**抜粋本文:**
┄┄┄┄┄┄

次に、白顔料を20PHR添加したポリウレタン(流動開始温度165℃のポリメチルペンタンアジペートポリエステル系ポリウレタン)100部、 発泡剤としてセルマイクー22(三協化成社製品、アゾジカルボンアミド系)0.30部、 マルクA(三協化成社製品、ジニトロソペンタメチレンテトラミン系)0.60部を混合して得たポリウレタン組成物を直径25mmの押出機に仕込み、溶融帯温度198℃、ダイス導入部温度200℃、リップ幅0.5mm,ダイ幅300mmでフイルム状に製膜しながら溶融状態で、弾性体バックロールと毛穴シボの凹凸模様を有する金属製エンボスロールの間に通した繊維質基材のエンボスロールの間に供給し、繊維質基材の表面に発砲した50μmの多孔質層付き繊維質基材を得た。得られた多孔質層の気泡含有率は70vol%であった。
【0027】
次に流動開始温度が上記多孔質層用のポリウレタンより高い白顔料を50PHR添加したポリウレタン(流動開始温度190℃のポリメチルペンタンアジペートポリエステルポリウレタン:上記多孔質層に用いたポリウレタンとは重合度で異なる)を、先の押出機及びT−ダイを用いて、溶融帯温度218℃、ダイス導入部温度220℃、リップ幅0.5mm,ダイ種幅300mmでフイルム状に製膜しながら溶融状態で、弾性体バックロールと鏡面を有する金属製ロールの間に通した先の多孔質層付き繊維質基材を鏡面ロールの間に供給し、ゲージ圧10kg/cm2でコールドプレスして押圧して中間層が厚さ50μmの多孔質で表面層が厚さ40μmの無孔質層である皮革様シートが得られた。このシートを表面が180℃に加熱した毛穴シボ模様のあるエンボスロールにて型押しすると白のスポーツ靴用皮革様シート物が得られた。このものの表面強力は強く、外観も天然皮革ライクで、多孔質層と表面層との剥離強力は11.3kg/25mmであり、無理に剥離させたものは剥離面が極細繊維の絡合部であった。この皮革様シートは、引張時に安っぽい凹凸が生じずに感性の極めて良好なものであり、高級感を有するものであった。この皮革様シートは製造速度としては、ラインスピード25m/分で安定して製造することができた。得られた皮革様シートの物性値について下記の表1に示す。
【0028】
実施例3
実施例1で表面層に使用した、流動開始温度190℃のポリウレタンを中間の多孔質層に用いて、ポリウレタンに対する添加剤はすべて実施例1と同様にして、試作条件も実施例1と同様にして皮革様シートを作製した。出来た製品については、実施例1のものと比べて若干硬く、表面強度は実施例1と同じレベルであったが、剥離強力は3.6kg/25mmと低く、剥離面はトップ層と中間層の界面で剥離していた。それ以外の点においては実施例1で得られた皮革様シートと殆ど変わらずに優れたものであった。また生産速度においても実施例1のものと同一の速度を採用することができた。得られた皮革様シートの物性値について下記の表1に示す。

┄┄┄┄┄┄

**データセットの行:**
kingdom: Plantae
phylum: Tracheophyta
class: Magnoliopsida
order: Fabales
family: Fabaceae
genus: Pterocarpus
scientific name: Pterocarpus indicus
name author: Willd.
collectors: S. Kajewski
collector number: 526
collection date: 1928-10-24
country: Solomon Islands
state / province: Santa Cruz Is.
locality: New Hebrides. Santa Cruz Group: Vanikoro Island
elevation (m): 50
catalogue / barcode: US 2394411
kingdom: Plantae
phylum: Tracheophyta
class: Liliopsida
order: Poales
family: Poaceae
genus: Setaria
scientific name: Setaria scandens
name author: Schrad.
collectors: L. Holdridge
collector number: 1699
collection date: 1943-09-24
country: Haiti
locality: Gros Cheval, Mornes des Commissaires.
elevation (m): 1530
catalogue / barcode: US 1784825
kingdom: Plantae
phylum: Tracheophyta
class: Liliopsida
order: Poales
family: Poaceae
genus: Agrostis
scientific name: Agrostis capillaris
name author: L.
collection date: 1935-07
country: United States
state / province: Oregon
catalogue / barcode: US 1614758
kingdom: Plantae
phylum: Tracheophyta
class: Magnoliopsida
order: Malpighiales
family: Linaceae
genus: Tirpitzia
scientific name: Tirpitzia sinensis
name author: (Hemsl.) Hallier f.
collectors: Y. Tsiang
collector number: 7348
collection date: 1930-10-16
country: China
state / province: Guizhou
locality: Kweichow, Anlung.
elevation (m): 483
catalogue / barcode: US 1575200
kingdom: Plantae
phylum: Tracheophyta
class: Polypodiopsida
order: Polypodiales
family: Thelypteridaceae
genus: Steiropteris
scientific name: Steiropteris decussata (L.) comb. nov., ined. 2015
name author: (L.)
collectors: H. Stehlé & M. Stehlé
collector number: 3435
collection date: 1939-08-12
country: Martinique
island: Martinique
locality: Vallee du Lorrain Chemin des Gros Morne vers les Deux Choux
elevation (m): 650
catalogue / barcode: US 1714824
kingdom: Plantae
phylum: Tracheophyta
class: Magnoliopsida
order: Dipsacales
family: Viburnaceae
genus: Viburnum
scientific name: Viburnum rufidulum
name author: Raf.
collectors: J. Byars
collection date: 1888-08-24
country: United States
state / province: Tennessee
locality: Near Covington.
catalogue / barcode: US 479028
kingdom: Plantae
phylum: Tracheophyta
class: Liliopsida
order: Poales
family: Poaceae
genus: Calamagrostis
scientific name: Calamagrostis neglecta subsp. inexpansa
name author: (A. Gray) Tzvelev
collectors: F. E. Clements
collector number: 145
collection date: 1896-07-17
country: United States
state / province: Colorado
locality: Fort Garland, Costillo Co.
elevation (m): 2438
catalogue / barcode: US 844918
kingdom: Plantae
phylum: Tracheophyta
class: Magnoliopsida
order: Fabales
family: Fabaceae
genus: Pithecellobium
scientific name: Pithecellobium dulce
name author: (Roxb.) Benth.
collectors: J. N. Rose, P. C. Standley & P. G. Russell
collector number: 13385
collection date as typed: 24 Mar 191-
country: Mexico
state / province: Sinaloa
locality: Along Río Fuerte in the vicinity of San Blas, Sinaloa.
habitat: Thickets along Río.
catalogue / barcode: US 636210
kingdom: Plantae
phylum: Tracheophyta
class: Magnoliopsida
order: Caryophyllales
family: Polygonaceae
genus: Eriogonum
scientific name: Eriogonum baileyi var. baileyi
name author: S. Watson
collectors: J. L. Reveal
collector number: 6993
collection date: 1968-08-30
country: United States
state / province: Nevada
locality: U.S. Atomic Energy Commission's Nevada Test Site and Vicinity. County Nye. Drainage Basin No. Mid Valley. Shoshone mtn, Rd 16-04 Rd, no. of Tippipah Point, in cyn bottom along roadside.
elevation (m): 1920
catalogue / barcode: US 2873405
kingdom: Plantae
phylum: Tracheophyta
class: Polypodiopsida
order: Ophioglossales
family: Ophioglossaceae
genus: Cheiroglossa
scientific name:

┄┄┄┄┄┄

**課題:**
[1] 皮革様シートの製造に関する文章の「得られた多孔質層の気泡含有率は70vol%であった。」という一文は、英語でどう訳せますか？
[2] 皮革様シートの製造に関する文章を、最後の文の後から引き継いで書き進めてもらえますか？

**課題の解答:**
[1] The bubble content of the resulting porous layer was 70 vol%.

[2]
【0029】
【表1】
【0030】
【発明の効果】
上記したように、本発明は、基本的には、繊維質基材(A)、独立気泡を有する多孔質エラストマー層(B)及び無孔質エラストマー層(C)の3層からなる合成皮革であって、しかもこれら(B)層及び(C)層はともに溶融押出により形成されるものであり、したがって従来技術のように有機溶媒を用いる必要がなく、しかも溶融成型であることより、従来技術の湿式凝固法や乾式凝固法と比べて製造工程の速度を高めることができ、したがって製造コストの低い合成皮革が得られることとなる。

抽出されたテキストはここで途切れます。